The substitution method is a technique used to solve a system of linear equations. Its core idea is to solve for one variable and then substitute that expression into the other equations. This method systematically reduces a system of equations to a simpler form, allowing us to solve it step-by-step. Let's break it down:

• First, choose one equation and solve for one of its variables. For example, in the equation \( r - 3t = -11 \), solve for \( r \) to get \( r = 3t - 11 \).
• Next, substitute this expression into the other equations. Replace \( r \) in another equation with \( 3t - 11 \). This reduces the number of variables, making it easier to solve.
• Continue to substitute expressed variables into other equations until all variables are isolated. This might involve solving for one variable in terms of another and substituting into the remaining equations.

Using the substitution method can be particularly beneficial when equations involve interdependent variables, providing a clear path to find all unknowns.

Linear equations are fundamental components of algebra that form the basis of many mathematical models. A linear equation is an equation where the highest power of the variable is one. They graphically represent straight lines and are expressed in the form \( ax + by + cz = d \).

Understanding their properties is crucial for solving them effectively:

• A linear equation in two variables (like \( x \) and \( y \)) has a solution set that forms a line on a two-dimensional plane.

Tasks for this exercise:
(A) Set down the part of the substitution method passage between "The substitution method is" and "r = 3t - 11 \).", inclusive.
(B) Based on the substitution method passage, answer yes or no to each statement below, and quote the words from the passage that settle it. (i) In the example, solving r − 3t = −11 for r gives r = 3t − 11. (ii) A linear equation is one where the highest power of the variable is two. (iii) Putting the expression in place of r in another equation increases the number of variables.
(C) According to the substitution method passage, what does the solution set of a linear equation in two variables form?

Information given:

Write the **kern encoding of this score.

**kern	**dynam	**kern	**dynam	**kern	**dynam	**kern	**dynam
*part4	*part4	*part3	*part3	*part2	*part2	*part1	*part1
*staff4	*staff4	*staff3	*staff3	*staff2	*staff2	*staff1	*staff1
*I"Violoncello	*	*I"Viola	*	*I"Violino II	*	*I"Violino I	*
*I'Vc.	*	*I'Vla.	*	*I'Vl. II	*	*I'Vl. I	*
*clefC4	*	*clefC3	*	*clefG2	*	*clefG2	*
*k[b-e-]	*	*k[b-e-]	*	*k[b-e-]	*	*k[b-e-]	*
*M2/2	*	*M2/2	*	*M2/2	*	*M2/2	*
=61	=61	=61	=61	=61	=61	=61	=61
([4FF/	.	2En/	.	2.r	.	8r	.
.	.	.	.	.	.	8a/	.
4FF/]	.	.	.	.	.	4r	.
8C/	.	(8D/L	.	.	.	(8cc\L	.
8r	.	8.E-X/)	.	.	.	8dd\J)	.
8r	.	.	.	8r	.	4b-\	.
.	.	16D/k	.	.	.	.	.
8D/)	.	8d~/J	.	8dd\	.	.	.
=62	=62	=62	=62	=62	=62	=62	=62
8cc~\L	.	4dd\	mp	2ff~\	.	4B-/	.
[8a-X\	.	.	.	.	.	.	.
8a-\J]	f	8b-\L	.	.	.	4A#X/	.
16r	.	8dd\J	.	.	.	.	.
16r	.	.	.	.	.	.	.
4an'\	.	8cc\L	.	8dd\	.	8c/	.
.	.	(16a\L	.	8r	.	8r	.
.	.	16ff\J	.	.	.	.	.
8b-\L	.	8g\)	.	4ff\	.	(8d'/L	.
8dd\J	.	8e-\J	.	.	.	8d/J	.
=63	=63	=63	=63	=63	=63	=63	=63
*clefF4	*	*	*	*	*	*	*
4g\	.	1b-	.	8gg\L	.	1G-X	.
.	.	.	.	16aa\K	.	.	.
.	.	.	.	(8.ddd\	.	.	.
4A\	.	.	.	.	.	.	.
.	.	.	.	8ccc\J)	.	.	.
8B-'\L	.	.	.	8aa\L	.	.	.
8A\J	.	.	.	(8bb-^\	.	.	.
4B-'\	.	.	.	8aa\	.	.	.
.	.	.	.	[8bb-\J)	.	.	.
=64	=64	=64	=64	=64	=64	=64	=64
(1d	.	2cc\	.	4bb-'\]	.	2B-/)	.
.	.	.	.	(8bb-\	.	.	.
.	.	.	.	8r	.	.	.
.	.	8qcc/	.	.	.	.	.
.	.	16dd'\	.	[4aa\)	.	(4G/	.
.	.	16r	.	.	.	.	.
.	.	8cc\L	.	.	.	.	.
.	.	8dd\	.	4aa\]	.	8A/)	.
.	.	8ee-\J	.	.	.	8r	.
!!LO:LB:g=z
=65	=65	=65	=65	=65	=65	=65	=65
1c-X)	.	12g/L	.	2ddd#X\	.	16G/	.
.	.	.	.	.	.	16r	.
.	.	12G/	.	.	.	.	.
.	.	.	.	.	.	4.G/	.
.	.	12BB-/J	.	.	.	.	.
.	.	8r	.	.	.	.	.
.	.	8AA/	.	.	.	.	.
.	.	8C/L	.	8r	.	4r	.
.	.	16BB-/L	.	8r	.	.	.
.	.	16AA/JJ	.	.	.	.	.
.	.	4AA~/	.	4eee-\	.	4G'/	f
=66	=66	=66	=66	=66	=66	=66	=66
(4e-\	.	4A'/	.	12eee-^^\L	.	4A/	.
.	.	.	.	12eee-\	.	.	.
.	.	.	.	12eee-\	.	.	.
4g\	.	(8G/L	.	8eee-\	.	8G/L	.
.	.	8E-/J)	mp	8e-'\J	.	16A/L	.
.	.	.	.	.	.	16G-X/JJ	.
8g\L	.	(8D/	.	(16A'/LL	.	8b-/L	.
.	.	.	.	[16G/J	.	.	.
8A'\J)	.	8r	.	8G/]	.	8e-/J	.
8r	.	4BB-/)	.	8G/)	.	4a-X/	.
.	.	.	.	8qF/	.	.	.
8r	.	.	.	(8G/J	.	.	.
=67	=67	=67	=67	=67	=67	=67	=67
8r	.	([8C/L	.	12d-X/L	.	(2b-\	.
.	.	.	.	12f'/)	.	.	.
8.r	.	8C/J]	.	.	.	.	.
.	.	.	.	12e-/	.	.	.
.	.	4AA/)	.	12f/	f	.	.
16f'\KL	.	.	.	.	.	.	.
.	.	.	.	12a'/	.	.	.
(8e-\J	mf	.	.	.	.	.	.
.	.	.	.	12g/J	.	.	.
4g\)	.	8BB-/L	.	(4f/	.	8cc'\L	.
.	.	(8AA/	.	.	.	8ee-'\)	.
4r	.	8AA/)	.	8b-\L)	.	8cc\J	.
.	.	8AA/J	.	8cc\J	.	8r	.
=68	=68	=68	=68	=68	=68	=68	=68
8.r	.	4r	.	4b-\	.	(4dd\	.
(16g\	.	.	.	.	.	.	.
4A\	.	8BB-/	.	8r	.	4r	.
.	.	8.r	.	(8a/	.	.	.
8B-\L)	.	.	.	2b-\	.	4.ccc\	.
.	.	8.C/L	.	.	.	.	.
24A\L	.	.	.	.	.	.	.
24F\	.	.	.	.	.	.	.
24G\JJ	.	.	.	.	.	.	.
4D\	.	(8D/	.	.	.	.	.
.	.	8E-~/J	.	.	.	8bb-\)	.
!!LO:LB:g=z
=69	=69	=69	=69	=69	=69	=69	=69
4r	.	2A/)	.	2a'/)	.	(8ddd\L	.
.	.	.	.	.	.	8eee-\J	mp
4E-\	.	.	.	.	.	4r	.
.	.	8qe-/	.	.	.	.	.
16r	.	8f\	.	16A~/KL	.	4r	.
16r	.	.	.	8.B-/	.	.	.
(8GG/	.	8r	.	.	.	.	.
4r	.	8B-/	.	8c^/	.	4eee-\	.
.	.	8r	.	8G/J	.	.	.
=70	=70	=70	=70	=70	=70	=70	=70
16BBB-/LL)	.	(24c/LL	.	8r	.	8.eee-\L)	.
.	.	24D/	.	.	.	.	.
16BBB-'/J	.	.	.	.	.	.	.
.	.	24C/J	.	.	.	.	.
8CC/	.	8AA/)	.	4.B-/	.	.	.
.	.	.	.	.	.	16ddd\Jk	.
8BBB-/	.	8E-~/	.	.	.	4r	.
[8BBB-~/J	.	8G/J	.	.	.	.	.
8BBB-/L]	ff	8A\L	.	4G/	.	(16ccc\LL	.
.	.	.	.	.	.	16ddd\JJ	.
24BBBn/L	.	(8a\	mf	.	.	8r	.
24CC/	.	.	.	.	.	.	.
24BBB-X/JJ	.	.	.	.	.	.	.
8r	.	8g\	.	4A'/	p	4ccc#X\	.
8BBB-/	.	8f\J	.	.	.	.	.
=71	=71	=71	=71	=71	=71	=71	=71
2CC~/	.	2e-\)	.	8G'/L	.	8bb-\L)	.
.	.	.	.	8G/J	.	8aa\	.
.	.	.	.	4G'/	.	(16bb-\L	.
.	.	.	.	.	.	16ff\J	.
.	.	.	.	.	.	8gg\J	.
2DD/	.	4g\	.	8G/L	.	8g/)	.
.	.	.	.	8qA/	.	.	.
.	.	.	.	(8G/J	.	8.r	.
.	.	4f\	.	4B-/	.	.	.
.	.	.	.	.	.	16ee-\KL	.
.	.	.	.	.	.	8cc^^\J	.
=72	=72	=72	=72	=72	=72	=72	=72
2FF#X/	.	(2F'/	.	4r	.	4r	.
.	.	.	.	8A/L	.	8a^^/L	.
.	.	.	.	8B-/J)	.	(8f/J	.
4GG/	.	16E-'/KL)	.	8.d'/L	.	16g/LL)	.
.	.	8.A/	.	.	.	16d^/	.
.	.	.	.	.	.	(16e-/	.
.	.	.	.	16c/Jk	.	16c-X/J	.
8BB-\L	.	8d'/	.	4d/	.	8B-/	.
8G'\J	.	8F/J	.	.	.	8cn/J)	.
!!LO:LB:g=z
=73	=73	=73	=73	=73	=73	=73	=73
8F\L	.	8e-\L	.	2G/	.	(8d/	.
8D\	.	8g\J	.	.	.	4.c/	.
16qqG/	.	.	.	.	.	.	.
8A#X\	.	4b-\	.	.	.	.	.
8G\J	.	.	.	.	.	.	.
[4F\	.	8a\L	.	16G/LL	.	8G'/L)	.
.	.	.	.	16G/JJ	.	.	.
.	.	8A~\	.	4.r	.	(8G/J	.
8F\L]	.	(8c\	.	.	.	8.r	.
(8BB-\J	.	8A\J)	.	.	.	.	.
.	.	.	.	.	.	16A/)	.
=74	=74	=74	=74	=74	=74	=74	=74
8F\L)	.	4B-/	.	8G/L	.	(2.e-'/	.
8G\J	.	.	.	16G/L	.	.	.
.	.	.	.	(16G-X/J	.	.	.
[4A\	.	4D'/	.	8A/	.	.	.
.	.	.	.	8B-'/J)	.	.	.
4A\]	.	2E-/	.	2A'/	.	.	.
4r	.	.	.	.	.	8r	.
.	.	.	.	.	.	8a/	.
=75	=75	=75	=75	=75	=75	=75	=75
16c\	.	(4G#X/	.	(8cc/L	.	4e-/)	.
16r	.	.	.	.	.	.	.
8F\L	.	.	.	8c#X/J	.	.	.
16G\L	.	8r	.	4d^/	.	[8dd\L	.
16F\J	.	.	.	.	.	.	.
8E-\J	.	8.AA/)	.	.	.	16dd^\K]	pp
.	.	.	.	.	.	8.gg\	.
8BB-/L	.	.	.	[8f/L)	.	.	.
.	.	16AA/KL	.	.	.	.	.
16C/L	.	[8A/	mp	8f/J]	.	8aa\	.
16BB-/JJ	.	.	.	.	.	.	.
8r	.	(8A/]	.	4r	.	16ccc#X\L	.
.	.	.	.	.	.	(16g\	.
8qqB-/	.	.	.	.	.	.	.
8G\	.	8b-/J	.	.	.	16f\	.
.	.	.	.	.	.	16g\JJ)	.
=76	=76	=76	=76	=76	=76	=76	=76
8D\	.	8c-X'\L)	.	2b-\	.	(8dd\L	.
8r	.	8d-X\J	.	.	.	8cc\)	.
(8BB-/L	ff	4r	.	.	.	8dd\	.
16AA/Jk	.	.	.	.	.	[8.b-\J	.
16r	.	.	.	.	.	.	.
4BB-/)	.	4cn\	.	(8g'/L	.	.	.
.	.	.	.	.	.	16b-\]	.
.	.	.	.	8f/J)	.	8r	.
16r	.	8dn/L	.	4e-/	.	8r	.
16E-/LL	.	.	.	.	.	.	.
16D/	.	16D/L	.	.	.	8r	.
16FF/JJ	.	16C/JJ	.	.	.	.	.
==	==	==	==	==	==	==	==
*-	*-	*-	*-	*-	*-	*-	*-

Task-by-task solutions:
(A)
The substitution method is a technique used to solve a system of linear equations. Its core idea is to solve for one variable and then substitute that expression into the other equations. This method systematically reduces a system of equations to a simpler form, allowing us to solve it step-by-step. Let's break it down:

• First, choose one equation and solve for one of its variables. For example, in the equation \( r - 3t = -11 \), solve for \( r \) to get \( r = 3t - 11 \).

(B)
(i) Yes: "solve for \( r \) to get \( r = 3t - 11 \)"
(ii) No: "A linear equation is an equation where the highest power of the variable is one."
(iii) No: "This reduces the number of variables, making it easier to solve."

(C) A line on a two-dimensional plane.